=== Task objective ===
In the data below, one line contains "2. **数据问题**" and a later one contains "cosmiconfigSync 是一个函数,应该是拦截他的运行结果上的 search". Print both, with every line between them, exactly and alone.

━━ Material for the task ━━

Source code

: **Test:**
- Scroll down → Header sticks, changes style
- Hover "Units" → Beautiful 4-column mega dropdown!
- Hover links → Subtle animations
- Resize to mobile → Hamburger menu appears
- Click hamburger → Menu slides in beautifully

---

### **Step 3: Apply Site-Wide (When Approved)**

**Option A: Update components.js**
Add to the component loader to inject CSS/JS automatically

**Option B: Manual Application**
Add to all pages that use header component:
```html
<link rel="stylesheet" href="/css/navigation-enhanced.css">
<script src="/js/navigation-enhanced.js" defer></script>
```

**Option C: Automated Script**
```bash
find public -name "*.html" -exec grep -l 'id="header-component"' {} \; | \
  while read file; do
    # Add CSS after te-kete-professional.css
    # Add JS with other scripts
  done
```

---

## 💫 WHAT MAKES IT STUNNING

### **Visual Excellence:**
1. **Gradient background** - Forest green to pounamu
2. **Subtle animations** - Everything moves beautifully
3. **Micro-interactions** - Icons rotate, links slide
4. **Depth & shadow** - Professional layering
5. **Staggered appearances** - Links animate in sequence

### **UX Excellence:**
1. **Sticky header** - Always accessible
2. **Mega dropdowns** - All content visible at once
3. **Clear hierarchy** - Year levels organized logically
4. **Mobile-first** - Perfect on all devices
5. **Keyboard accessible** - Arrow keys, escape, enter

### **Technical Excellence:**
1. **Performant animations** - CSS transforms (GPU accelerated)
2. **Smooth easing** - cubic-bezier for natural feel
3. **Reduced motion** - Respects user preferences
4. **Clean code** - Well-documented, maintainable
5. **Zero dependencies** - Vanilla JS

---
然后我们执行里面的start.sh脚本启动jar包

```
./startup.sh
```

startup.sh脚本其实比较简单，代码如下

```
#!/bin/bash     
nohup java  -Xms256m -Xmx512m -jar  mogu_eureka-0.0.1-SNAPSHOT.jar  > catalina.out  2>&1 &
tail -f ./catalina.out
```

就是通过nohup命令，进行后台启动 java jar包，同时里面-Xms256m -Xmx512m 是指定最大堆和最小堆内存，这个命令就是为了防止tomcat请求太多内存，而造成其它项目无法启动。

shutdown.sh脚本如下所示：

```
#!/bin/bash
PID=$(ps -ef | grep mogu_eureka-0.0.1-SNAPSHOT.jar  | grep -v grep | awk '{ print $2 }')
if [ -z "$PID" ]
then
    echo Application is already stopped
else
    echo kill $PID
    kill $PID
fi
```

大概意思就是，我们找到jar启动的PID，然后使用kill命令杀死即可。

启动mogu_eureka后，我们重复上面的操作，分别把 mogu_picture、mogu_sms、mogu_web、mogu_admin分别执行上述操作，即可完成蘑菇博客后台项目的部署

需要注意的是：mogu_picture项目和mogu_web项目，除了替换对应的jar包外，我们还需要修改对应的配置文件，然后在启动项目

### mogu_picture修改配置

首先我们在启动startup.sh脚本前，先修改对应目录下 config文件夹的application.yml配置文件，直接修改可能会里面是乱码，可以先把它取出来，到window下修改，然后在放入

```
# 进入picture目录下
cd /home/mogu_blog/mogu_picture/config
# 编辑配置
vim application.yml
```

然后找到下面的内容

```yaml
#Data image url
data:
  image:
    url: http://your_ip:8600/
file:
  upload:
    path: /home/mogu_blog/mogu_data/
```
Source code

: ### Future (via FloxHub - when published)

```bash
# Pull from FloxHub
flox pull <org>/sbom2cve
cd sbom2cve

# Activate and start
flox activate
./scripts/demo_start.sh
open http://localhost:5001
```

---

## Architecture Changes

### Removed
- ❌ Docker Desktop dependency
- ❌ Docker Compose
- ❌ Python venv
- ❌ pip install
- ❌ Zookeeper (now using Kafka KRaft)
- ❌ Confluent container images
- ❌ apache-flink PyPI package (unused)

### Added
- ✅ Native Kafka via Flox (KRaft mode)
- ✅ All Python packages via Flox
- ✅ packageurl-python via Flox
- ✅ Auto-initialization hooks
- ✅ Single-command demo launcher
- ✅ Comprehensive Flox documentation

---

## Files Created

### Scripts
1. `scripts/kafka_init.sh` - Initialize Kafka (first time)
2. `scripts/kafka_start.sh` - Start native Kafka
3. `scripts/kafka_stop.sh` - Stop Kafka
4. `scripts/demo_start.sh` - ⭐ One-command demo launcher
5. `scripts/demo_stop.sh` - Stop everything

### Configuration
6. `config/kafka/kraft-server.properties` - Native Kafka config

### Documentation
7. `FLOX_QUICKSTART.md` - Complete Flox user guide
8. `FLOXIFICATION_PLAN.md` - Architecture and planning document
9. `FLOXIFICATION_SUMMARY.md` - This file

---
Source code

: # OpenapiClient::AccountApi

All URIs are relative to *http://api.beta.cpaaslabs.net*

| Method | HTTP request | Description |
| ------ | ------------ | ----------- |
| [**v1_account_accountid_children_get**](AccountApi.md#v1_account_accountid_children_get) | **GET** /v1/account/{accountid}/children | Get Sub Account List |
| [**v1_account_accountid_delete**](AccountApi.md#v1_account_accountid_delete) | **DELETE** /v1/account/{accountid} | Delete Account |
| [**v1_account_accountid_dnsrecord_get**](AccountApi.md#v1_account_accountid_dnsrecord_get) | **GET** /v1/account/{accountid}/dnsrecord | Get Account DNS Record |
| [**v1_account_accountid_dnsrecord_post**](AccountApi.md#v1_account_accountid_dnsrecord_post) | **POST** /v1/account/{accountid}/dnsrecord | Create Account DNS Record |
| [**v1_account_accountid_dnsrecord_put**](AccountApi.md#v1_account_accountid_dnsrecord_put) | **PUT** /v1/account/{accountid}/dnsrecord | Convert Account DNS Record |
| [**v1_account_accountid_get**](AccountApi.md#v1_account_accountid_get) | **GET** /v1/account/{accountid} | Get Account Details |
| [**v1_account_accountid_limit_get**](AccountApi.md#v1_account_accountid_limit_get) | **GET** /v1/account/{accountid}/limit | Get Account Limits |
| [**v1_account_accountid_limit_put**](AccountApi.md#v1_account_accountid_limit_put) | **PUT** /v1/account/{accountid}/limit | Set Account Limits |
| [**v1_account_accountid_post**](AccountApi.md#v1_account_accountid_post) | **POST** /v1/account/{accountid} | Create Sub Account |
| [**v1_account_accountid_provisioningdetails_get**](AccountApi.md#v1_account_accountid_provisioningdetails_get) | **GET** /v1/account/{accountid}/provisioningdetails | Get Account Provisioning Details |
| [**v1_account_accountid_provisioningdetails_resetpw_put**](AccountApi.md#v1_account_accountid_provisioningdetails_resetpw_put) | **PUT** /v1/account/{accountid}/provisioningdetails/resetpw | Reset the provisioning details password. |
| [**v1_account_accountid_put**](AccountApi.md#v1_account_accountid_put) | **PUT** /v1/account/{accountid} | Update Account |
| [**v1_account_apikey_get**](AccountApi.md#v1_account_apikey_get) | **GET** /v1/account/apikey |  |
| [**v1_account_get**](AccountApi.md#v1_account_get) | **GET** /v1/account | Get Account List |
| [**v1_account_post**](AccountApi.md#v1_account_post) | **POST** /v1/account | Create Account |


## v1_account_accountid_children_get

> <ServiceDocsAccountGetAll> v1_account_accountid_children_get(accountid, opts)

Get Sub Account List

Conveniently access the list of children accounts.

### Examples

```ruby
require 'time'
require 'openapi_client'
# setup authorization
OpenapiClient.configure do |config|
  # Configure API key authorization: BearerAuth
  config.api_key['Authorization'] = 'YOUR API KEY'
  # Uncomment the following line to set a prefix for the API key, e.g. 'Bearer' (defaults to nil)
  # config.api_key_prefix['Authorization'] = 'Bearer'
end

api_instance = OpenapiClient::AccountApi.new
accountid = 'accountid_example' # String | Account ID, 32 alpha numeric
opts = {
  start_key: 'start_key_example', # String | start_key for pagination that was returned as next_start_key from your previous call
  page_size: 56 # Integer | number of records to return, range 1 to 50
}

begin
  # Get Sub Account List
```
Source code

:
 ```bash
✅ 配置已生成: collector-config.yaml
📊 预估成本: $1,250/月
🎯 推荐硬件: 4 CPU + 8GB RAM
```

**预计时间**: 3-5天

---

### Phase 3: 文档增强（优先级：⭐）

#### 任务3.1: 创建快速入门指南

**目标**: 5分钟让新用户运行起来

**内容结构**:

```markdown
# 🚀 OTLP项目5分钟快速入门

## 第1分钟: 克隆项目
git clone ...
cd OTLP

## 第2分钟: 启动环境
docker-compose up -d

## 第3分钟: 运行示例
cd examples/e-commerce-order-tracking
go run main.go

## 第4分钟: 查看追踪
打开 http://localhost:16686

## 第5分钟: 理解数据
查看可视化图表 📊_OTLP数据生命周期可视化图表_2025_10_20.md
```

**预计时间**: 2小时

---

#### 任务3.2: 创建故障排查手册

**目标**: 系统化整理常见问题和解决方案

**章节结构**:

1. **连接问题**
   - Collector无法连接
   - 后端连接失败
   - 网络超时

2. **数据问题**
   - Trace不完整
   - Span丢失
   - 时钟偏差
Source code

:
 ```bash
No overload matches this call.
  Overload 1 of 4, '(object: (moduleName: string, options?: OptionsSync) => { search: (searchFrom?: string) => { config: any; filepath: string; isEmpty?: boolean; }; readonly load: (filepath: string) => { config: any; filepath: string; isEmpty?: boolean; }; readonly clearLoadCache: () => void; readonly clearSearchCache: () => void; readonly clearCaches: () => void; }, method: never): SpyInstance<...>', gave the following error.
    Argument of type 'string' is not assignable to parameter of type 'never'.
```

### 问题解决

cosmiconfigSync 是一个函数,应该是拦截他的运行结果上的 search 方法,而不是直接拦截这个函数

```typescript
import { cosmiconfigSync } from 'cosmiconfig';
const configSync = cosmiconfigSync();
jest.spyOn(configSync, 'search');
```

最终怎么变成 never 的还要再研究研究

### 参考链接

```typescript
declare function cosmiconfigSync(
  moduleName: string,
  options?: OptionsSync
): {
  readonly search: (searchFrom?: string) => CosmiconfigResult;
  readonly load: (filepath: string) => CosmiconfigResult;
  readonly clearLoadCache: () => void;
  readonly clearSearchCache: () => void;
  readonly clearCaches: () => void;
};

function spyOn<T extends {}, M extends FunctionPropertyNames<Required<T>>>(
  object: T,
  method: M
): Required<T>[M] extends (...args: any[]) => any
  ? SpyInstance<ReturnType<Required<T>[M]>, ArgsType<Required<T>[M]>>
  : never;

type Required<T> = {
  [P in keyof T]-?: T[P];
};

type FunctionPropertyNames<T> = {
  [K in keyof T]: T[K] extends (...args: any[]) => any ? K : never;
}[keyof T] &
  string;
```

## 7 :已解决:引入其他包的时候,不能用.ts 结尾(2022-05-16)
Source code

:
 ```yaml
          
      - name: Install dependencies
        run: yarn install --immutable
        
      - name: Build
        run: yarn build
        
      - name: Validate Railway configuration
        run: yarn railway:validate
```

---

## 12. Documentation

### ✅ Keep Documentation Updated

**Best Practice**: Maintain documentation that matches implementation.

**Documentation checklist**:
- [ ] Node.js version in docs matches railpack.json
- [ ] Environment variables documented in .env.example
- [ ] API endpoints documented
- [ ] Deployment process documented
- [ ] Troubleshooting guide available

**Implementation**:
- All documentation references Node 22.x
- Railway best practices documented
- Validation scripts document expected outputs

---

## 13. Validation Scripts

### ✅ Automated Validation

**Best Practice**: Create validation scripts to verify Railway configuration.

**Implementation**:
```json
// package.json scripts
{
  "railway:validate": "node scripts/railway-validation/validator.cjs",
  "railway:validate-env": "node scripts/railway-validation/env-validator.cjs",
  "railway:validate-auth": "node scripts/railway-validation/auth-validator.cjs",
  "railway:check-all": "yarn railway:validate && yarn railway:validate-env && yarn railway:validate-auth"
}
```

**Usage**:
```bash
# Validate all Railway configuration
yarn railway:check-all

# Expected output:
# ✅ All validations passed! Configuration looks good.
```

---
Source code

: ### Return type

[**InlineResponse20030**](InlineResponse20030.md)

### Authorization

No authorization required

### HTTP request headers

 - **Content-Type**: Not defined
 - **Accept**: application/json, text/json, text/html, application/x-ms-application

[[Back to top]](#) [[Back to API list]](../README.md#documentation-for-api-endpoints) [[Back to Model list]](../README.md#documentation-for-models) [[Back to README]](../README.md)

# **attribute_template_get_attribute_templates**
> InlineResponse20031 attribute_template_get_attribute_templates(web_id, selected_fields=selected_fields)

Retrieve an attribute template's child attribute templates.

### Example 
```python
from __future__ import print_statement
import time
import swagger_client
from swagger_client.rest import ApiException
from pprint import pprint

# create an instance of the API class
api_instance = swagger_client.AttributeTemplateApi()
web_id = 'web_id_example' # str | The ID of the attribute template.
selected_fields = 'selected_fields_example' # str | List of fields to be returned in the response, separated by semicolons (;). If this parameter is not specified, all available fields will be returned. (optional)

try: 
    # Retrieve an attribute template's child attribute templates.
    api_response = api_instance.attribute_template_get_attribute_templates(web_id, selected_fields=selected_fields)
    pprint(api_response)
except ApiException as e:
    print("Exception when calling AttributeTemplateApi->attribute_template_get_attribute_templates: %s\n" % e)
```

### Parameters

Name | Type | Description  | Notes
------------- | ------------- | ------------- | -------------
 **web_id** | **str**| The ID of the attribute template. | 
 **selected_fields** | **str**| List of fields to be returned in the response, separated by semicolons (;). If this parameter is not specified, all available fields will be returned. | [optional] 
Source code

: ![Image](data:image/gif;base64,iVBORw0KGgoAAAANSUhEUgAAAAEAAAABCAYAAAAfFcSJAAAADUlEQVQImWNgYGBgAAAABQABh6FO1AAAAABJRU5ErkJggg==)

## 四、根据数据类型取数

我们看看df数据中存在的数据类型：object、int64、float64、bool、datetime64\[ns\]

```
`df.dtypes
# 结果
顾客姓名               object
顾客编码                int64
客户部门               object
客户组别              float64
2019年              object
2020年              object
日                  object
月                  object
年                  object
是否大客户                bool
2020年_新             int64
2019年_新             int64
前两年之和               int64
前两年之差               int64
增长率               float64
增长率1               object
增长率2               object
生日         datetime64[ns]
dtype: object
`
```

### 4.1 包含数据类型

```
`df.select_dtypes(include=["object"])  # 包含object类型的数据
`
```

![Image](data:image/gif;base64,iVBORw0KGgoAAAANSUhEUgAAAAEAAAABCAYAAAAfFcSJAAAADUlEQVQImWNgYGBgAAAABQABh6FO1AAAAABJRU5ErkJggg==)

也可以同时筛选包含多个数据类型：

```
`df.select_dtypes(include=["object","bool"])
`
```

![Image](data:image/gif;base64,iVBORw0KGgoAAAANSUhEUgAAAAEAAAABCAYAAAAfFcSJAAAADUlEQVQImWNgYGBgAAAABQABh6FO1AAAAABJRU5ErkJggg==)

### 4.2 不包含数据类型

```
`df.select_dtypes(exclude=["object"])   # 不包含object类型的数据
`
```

━━━

=== Exercise output ===
2. **数据问题**
   - Trace不完整
   - Span丢失
   - 时钟偏差
Source code

:
 ```bash
No overload matches this call.
  Overload 1 of 4, '(object: (moduleName: string, options?: OptionsSync) => { search: (searchFrom?: string) => { config: any; filepath: string; isEmpty?: boolean; }; readonly load: (filepath: string) => { config: any; filepath: string; isEmpty?: boolean; }; readonly clearLoadCache: () => void; readonly clearSearchCache: () => void; readonly clearCaches: () => void; }, method: never): SpyInstance<...>', gave the following error.
    Argument of type 'string' is not assignable to parameter of type 'never'.
```

### 问题解决

cosmiconfigSync 是一个函数,应该是拦截他的运行结果上的 search 方法,而不是直接拦截这个函数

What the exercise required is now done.